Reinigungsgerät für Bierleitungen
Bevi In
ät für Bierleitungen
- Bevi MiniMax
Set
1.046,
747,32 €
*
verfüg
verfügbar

----

WHAT THIS TASK INVOLVES. Scan the data for the word "Bierleitungen" and copy every line where it shows up.

EXERCISE RESULT.
Reinigungsgerät für Bierleitungen
ät für Bierleitungen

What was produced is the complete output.